When the UFC returns to action in North America’s top sports on Saturday night with an à la carte program in Florida, Tony Ferguson and Justin Gaethje know they can do nothing temporarily.

“We have to go there and keep the sport alive,” Ferguson said Tuesday after landing in Jacksonville and being quickly screened for COVID-19.

The 24 fighters of UFC 249 realize that they added another risk to their already dangerous professions when they agreed to compete in the midst of the growing pandemic of coronavirus. Although the UFC has strict safety protocols, no one can be sure of the dangers of promoting mixed martial arts coming back from an eight-week break with three shows over eight days in Jacksonville.

Ferguson and Gaethje believe their risks are outweighed by the sporting awards they will win and the example they will set when they fight for the interim UFC title in a fanless arena.

We are going to bring a sense of normalcy to people, ”Gaethje said in a telephone interview. “I’m proud to be a part of it. It’s an opportunity to inspire. People have to be inspired right now. They can’t be depressed (or) emotional because they can’t control what’s going on ” at the moment. We have to go through there. They have to be inspired and we can do it. “

“Honestly, I had no reservations,” added Ferguson. “Fighting is very dangerous, so I think everything will be fine.”

The UFC never wanted to stop competition as the pandemic unfolded, and President Dana White was never left without fighters ready to compete, desperately fighting to keep the cards at the center of the war. unprecedented public health crisis. Now that White has found a state and sports commission ready to host it, UFC 249 will be followed by additional performances on May 13, May 16, and possibly May 23 in Jacksonville.

“It is not very common for you to fight for a world title, much less in a pandemic where there is no sport and you will be the only one on television,” said Gaethje. “You must face your fears. You must go out and take risks when they arise … We have to put our checks in our pocket, and we have to put a check in the pocket of every employee in the UFC that hosts this event, and we can encourage people who don’t give up yet. “

While many athletes around the world have expressed concern about being forced to practice their sports in such uncertain times, UFC fighters, who generally don’t get paid unless they compete, have to return almost unanimously.

Even seasoned veterans like former champion Dominick Cruz have seized the opportunity despite being aware of the health risks involved.

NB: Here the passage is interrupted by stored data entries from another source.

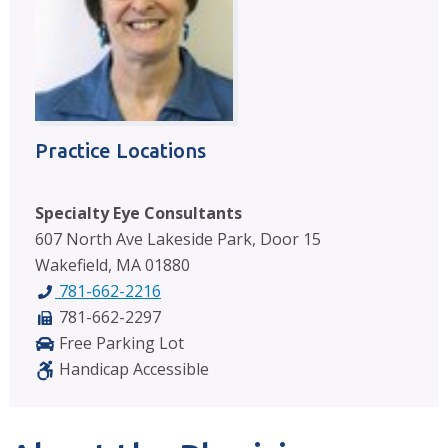
Practice Locations
Specialty Eye Consultants
607 North Ave Lakeside Park, Door 15
Wakefield, MA 01880
781-662-2216
781-662-2297
Free Parking Lot
Handicap Accessible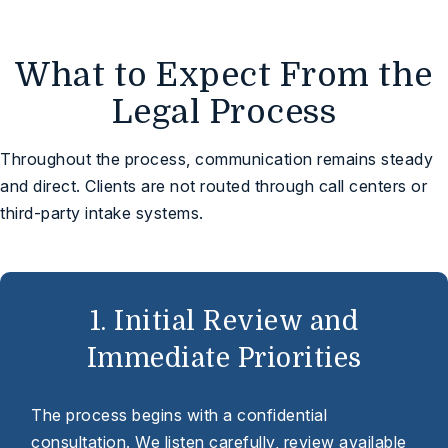
What to Expect From the
Legal Process
Throughout the process, communication remains steady
and direct. Clients are not routed through call centers or
third-party intake systems.
1. Initial Review and
Immediate Priorities
The process begins with a confidential
consultation. We listen carefully, review available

Like Gaethje, Cruz sees UFC 249 as an opportunity to overcome fear.

“Realistically, anyone can get this virus,” said Cruz, who will return from a three-year cage absence to fight bantamweight champion Henry Cejudo on Saturday. “I think that’s partially the point, is to understand that anyone can understand this, but you can’t freeze when you see something that’s scary.” You must take precautions, be as safe as possible, but live your life. That’s what I’m doing.”

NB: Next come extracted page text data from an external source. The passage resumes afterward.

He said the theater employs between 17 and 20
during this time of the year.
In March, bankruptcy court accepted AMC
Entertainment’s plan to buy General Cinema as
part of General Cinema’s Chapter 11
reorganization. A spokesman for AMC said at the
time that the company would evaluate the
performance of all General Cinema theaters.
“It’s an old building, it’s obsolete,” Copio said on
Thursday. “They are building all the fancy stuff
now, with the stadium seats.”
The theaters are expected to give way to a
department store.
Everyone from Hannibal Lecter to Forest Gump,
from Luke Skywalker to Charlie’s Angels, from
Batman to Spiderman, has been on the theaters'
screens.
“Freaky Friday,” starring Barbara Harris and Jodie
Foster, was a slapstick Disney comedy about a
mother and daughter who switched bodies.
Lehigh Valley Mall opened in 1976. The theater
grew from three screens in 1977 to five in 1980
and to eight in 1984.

Some MMA fighters prefer to train in busy gyms with multiple teammates, while others train only with their coaches and training partners. The necessary changes in the past two months haven’t bothered Cejudo, a gold medal-winning Olympic fighter and two-division UFC champion.

Cruz feels particularly strong about the symbolic importance of the UFC’s return to competition. The former 135-pound champion wants the belt to be reused as an instrument for social change, even citing Muhammad Ali’s war activism against Vietnam as his inspiration.

“What is the value of championship belts or Olympic gold medals when there are 33 million Americans who have just applied for unemployment benefits and have been unable to see their families since mid-March?” Cruz said. “There is no vaccine against COVID-19, there is probably no end in sight.” So I’ve been (contemplating) the question of what is the value of belts or even Olympic gold medals, unless I use it to make a difference in the life and service of humanity. “

But after listening to Cruz’s passionate thoughts on the state of the world during their joint telephone interview, Cejudo returned the discussion to the usual levels of MMA speech.